Side by Side: Web Scraping in R vs. Python

Recently there has been a number of people asking me if I could provide a small walk-through of how to do a similar web scrape in Python. So for those bilinguals out there here it is.

I do want to preface this by saying that I would suggest reading any website’s T.O.S. before using information you got from scraping. I was recently working on a project that we harvested from a lot of different websites and we contacted them and read the T.O.S. to make sure there was no infringement. That being said I usually just use my website in the examples.

There are a couple things you need to know depending on what language you are using, R or Python. For R I prefer to use the Rvest package, which provides a number of uses functions and I believe results in a cleaner product. For Python you will need to know the Xpath of the title/headline/paragraph you are going to want to scrape, and since I am a Chrome user I will say there is a nifty add-on that you can use to find any Xpath for any element on a page called SelectorGadget (or also just inspect element with a right click).

Now we can start.

R

On my website, I want to grab the paragraphs so that is what I will be pulling in.

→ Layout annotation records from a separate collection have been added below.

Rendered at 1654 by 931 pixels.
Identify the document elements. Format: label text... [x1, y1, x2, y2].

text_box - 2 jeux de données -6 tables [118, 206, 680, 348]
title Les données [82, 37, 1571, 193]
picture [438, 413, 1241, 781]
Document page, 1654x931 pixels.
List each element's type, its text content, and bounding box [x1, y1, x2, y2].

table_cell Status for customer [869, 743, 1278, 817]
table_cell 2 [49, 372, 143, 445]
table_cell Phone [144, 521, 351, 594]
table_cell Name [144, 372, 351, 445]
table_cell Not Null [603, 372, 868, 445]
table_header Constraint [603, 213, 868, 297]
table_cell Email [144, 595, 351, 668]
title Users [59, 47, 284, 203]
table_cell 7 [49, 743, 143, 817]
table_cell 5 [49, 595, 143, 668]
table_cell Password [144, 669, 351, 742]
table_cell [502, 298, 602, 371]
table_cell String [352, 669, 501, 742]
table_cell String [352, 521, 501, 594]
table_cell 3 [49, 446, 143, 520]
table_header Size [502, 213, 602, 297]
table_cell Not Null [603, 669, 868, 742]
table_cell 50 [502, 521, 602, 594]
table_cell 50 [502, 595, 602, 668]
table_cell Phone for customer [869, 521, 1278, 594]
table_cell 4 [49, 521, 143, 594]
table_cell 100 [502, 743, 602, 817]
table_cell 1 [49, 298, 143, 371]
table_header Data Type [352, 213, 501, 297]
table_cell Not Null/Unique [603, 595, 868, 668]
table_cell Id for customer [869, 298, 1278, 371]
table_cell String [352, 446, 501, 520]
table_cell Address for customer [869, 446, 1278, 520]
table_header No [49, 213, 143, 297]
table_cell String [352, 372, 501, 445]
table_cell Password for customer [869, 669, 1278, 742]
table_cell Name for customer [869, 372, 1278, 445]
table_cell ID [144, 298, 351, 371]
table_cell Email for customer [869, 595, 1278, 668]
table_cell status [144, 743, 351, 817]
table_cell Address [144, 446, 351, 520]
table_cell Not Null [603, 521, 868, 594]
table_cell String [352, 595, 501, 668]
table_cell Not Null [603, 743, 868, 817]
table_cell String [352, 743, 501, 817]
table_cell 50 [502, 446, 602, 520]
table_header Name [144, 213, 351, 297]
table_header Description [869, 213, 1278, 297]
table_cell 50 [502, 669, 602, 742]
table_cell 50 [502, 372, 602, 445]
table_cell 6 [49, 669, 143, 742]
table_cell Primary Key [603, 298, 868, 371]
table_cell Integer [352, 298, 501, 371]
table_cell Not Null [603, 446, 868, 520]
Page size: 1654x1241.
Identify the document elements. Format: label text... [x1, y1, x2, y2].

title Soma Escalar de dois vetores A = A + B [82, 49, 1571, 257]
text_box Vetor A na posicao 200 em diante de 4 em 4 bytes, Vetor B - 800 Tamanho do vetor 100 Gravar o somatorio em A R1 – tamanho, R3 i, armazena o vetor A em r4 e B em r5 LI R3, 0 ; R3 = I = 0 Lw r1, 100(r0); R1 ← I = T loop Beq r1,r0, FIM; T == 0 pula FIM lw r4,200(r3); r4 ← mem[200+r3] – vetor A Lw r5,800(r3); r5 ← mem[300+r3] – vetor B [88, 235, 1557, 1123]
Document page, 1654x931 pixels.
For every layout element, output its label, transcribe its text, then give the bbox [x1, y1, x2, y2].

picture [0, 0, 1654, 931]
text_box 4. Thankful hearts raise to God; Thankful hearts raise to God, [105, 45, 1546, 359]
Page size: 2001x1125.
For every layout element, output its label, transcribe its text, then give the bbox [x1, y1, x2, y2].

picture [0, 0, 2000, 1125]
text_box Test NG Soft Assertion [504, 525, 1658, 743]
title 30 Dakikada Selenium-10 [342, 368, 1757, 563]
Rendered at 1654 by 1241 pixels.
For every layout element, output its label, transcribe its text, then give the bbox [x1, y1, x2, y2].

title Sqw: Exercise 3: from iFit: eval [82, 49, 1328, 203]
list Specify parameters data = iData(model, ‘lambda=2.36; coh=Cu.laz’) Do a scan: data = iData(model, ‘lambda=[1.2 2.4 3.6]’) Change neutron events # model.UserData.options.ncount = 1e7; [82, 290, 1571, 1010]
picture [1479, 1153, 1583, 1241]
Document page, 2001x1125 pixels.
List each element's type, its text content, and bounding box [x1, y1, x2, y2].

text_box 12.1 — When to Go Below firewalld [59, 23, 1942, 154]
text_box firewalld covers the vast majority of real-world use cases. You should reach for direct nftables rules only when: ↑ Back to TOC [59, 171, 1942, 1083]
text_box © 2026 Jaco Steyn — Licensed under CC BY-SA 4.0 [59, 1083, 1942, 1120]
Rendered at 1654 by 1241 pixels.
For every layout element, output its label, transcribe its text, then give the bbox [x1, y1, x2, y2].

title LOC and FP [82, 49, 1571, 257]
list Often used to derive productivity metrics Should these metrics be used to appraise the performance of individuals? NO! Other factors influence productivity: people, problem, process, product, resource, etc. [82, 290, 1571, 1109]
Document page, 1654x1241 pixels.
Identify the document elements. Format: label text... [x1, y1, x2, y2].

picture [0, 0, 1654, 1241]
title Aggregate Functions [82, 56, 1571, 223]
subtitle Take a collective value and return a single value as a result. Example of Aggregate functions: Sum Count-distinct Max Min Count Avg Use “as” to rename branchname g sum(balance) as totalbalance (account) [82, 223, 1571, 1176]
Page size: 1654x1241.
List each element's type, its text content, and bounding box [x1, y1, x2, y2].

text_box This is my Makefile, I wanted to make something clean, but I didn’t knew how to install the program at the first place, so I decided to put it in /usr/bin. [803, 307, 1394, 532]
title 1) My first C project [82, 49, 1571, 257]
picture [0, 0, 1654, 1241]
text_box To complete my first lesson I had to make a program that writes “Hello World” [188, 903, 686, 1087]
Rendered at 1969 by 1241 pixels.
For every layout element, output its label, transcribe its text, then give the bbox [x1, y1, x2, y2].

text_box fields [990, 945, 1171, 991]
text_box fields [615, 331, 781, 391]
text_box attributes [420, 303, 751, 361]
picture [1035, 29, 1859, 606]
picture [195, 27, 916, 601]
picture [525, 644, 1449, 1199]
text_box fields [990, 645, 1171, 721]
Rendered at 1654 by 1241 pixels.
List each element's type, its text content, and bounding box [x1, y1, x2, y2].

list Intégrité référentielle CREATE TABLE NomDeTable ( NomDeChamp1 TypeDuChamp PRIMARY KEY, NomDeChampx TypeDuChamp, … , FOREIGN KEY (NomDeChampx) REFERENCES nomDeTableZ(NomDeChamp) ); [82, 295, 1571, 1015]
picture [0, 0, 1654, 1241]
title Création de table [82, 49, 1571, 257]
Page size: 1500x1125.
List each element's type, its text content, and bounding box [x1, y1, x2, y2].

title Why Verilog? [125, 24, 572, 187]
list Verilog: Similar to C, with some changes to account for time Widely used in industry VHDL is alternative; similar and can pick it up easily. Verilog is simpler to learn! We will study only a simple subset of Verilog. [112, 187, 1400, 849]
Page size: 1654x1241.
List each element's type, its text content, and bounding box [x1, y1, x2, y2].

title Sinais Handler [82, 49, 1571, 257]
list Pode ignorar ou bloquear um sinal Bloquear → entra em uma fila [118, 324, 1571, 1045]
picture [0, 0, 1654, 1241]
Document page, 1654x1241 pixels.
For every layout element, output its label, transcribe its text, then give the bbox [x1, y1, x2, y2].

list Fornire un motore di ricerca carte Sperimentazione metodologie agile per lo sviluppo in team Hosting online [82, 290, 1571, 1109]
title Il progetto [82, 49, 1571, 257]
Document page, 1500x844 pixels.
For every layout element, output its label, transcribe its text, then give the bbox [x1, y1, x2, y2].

Unlike in Python this web-scraping works with the html element not the xpath. (hence the use of “p”)

library(rvest)
library(plyr)
library(XML)
website <- html ("http://austinwehrwein.com/")
website <- html_nodes(website, "p")
website <- sapply(website, xmlValue)
website

Python

Python is a little bit different. (I use IPython Notebook)

from lxml import html
import requests

page = requests.get('http://austinwehrwein.com')
tree = html.fromstring(page.text)

headlines = tree.xpath('//p/text()')

'W+'.join(headlines)

print headlines

The result is just a list of the words from the specific tag you choose. From here you can do a standard wordcloud as seen here, or whatever you want.